既存施設は、93年竣工の研修施設棟(S造ステンレス板平屋建延べ284m2)、プラネタリウム棟(RC造鋼板2階建延べ159m2)、天体観測ドーム棟(RC造陸屋根平屋建延べ105m2)の3棟で構成。このほか、建物の周囲には、駐車場や市街地が一望できる展望台、遊具広場、天体観測用の広場などが設置されている。
ただ、既存の建物や設備は経年劣化が進み、利用者数や利用料収入も減少していたことから、市は今後の施設のあり方を模索するため、20年4月から施設を休館。同年11月以降、国や県のプラットフォームも活用し、民間意見等を把握するためのサウンディング型市場調査や、他県の類似施設に対する個別ヒアリングを行った。
これらの調査・ヒアリング結果を踏まえ、市は天文施設としての機能を存続させつつ、民設民営による宿泊事業を組み合わせ、天文施設と宿泊施設の一体型経営の事業化を検討。
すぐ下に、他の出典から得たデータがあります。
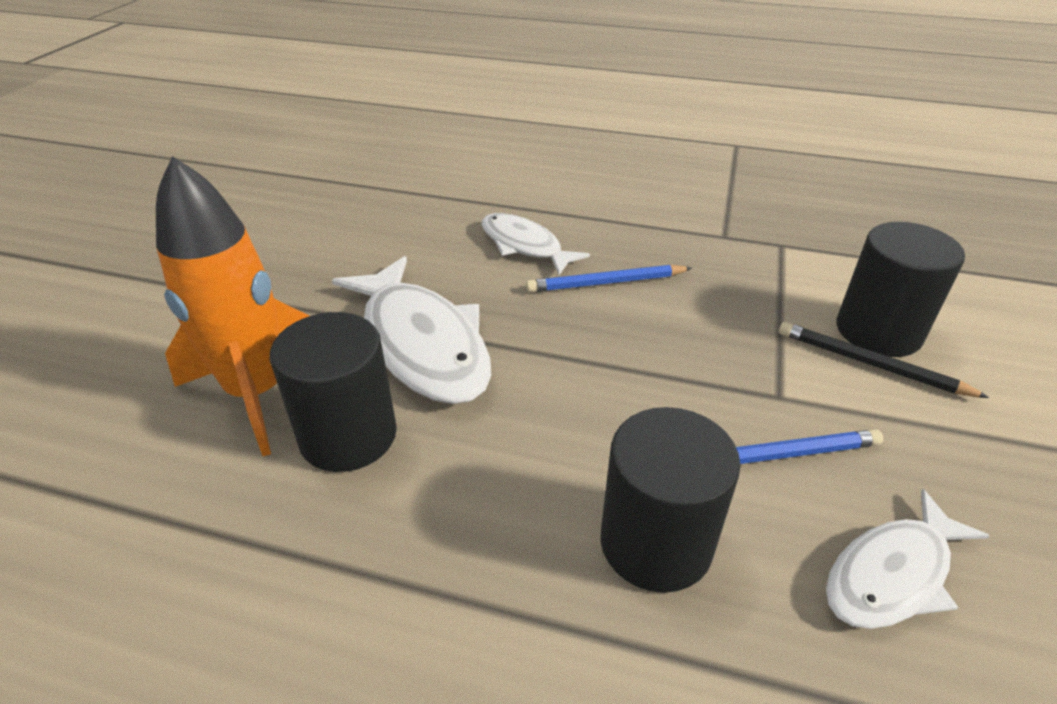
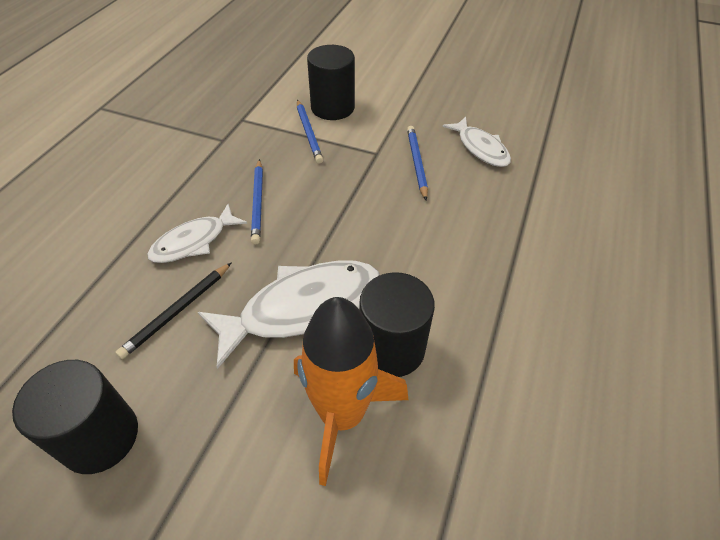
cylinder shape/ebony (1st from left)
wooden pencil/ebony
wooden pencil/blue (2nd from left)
8月24日に行われた宮崎県・地域PPPプラットフォームのセミナーで、採算性や実現可能性、具体的な構想案について民間事業者と意見を交わした。
セミナーで市が示した事業方針案では、宿泊施設の整備及び管理運営を全面的に民間事業者が行う一方、既存施設については、市が改修や補修を行った上で、民間事業者が管理運営を行うとしている。事業スキームに関しては、売却や定期借地権方式等も含めて検討。既存施設の管理運営に係るソフト面などは市が支援する。
民間事業者からの意見や提案を参考に、市は引き続き、北きりしまコスモドームの利活用等について、事業展開に向けた検討を行う。